A DARPA program aimed at preventing attacks involving radiological “dirty bombs” and other nuclear threats has successfully developed and demonstrated a network of smartphone-sized mobile devices that can detect the tiniest traces of radioactive materials. Combined with larger detectors along major roadways, bridges, other fixed infrastructure, and in vehicles, the new networked devices promise significantly enhanced awareness of radiation sources and greater advance warning of possible threats.

The demonstration of efficacy earlier this year was part of DARPA’s SIGMA program, launched in 2014 with the goal of creating a cost-effective, continuous radiation-monitoring network able to cover a large city or region. Although radiation detectors have in recent years been installed in a number of key locations in the United States and around the world, the SIGMA program has sought to increase capabilities while lowering their costs, in order to network an unprecedented number of advanced detectors and provide a comprehensive, dynamic, and automated overview of the radiological environment.

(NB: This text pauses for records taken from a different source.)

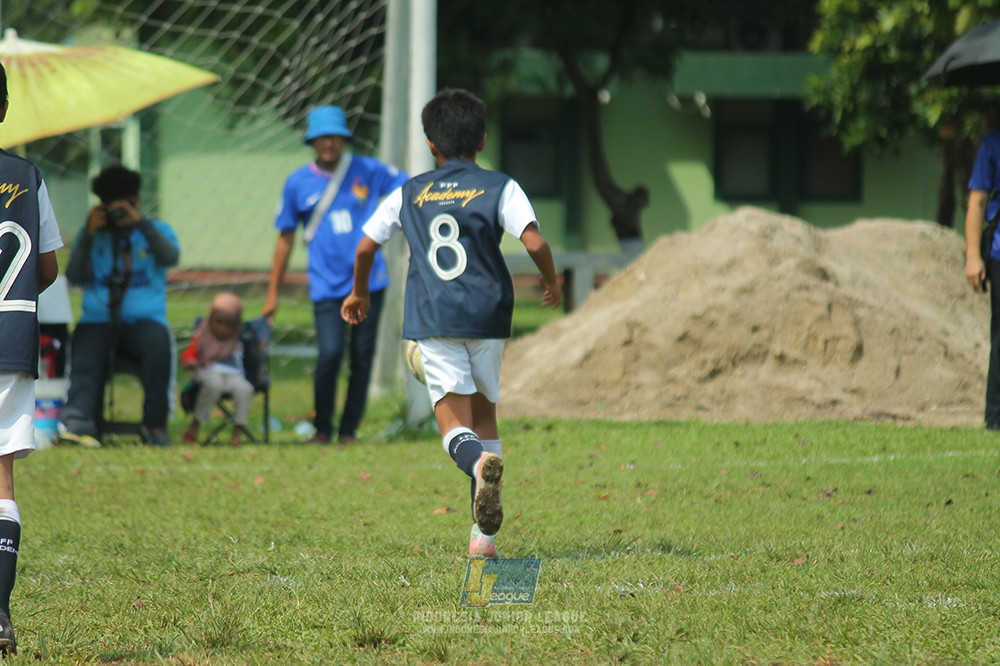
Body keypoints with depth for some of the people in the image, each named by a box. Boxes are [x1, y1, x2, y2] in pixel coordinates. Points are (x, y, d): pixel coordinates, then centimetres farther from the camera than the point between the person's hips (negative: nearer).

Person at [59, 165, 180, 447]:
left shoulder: (157, 230, 16)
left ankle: (155, 425, -27)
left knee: (158, 344, -35)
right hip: (97, 321, 1)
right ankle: (78, 422, -53)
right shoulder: (91, 234, 18)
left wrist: (140, 222, -11)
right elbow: (74, 276, 5)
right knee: (84, 363, -31)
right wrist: (89, 235, -4)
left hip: (143, 321, -1)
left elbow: (171, 257, -7)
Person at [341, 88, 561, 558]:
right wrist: (551, 281, 10)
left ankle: (480, 462, -44)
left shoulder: (409, 195, 10)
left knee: (454, 422, -6)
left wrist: (359, 292, 32)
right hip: (487, 317, 0)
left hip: (432, 321, 0)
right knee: (484, 413, 16)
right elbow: (535, 243, -10)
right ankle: (484, 533, 10)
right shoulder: (500, 188, 3)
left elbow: (365, 246, 13)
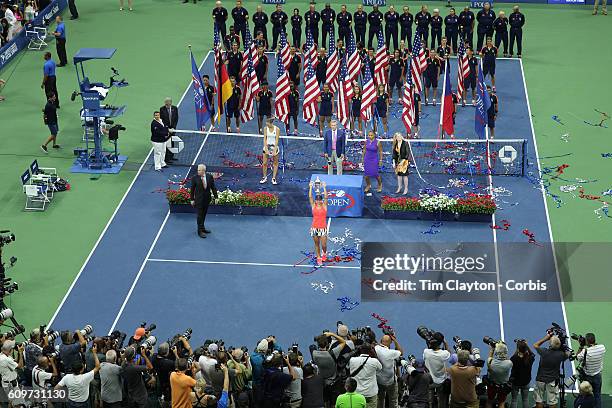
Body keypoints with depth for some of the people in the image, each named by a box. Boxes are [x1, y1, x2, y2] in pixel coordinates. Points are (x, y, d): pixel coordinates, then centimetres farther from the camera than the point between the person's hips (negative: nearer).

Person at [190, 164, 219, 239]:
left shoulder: (210, 177, -3)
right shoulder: (194, 178, -10)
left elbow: (213, 187, 3)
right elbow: (192, 189, -4)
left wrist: (216, 197, 1)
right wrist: (192, 199, -3)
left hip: (207, 198, 3)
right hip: (199, 199, -3)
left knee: (204, 214, 14)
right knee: (200, 215, 0)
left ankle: (202, 228, 27)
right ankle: (200, 231, 6)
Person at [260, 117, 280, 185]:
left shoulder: (277, 129, -12)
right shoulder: (265, 128, -5)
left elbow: (276, 140, -14)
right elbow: (265, 139, -7)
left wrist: (274, 151, -20)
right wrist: (266, 149, -17)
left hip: (274, 147, -2)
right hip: (267, 146, 2)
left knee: (275, 163, 4)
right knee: (264, 163, 0)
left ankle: (274, 178, 10)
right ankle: (264, 177, 15)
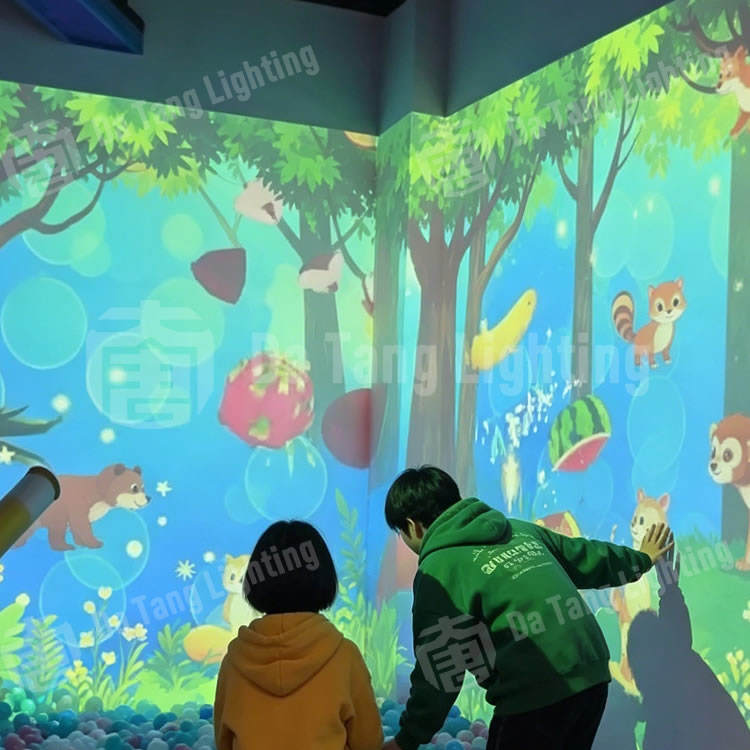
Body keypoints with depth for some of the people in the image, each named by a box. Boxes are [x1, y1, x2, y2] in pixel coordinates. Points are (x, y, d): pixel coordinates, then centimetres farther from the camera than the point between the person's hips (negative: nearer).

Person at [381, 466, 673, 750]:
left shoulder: (438, 569, -7)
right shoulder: (520, 529, 15)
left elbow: (438, 668, -8)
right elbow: (584, 557, 27)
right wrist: (640, 559, 45)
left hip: (534, 693, -8)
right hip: (592, 675, 8)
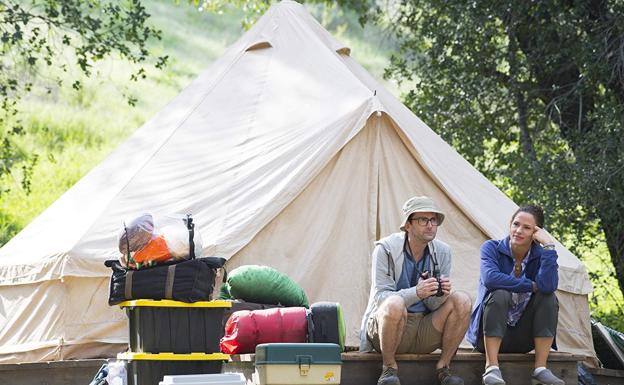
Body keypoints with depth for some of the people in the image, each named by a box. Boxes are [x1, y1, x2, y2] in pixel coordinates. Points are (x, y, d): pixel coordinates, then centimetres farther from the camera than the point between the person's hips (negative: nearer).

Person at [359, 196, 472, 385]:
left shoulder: (442, 252, 1)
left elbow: (433, 305, 2)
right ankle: (389, 368, -16)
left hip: (424, 332, 4)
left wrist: (441, 295, -24)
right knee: (394, 304, -38)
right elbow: (380, 296, -18)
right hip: (385, 328, -4)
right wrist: (416, 293, -34)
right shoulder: (386, 248, -11)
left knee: (462, 300, -18)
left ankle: (443, 368, -8)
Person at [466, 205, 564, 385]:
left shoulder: (540, 255, -3)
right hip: (488, 335, -3)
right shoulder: (492, 248, -8)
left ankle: (540, 368, -20)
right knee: (499, 295, -30)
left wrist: (549, 245, -25)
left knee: (549, 298, -19)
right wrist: (531, 286, -23)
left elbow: (548, 286, -26)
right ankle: (491, 368, -33)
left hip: (521, 340, 3)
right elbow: (490, 278, -30)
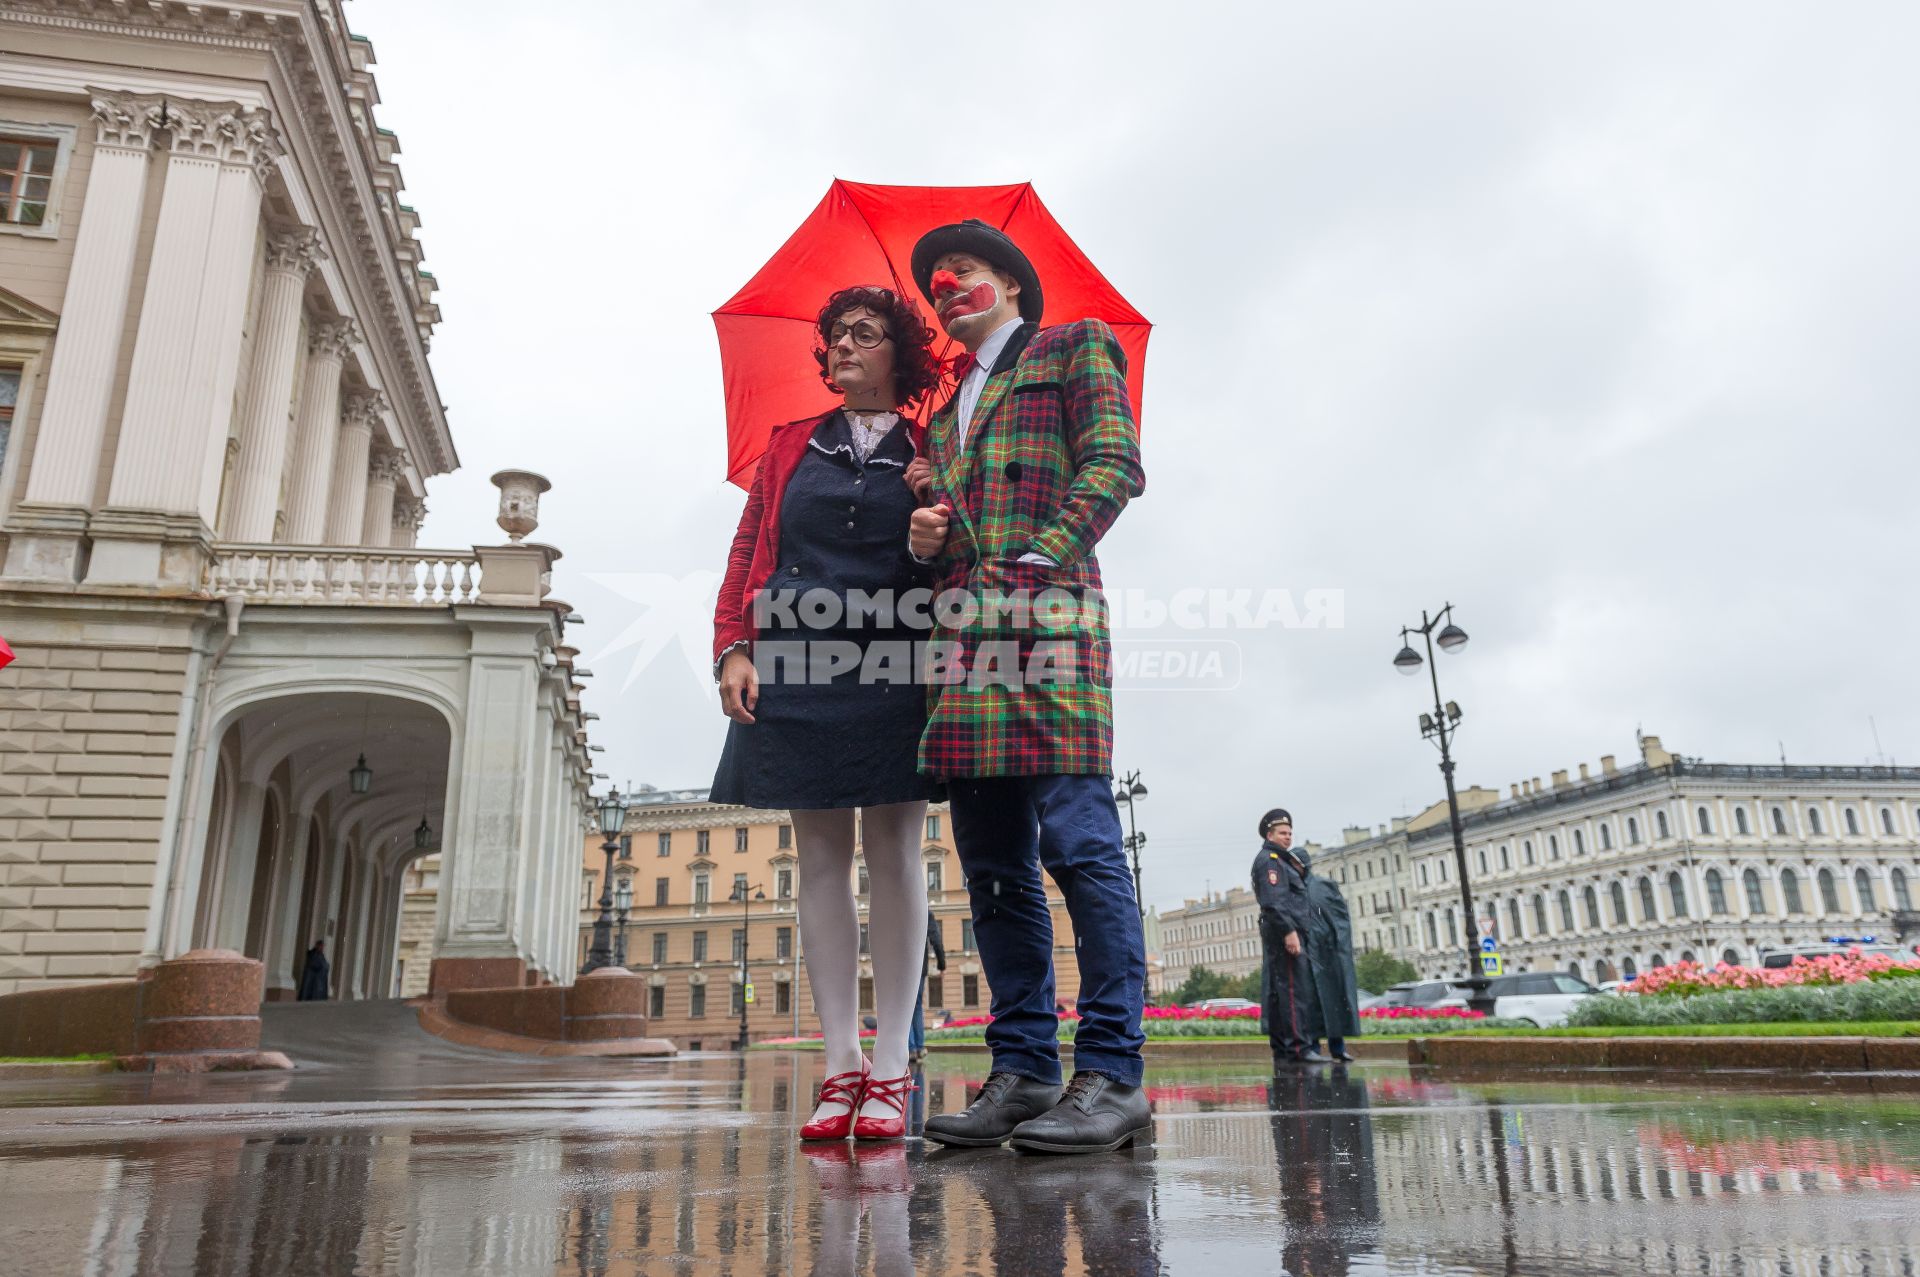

The demonstration was conducted at one of the Port Authority of New York and New Jersey’s major transportation hubs where DARPA tested more than 100 networked SIGMA sensors. During the month-long test, the system provided more than a 100-fold increase in ability to locate and identify sources of radiation as compared to currently installed systems. All sources of radiation that SIGMA sensors identified were non-threatening, but the system proved how it could pinpoint the location and intensity of a source and specify, in each case, the type of radiation to which it was alerting authorities.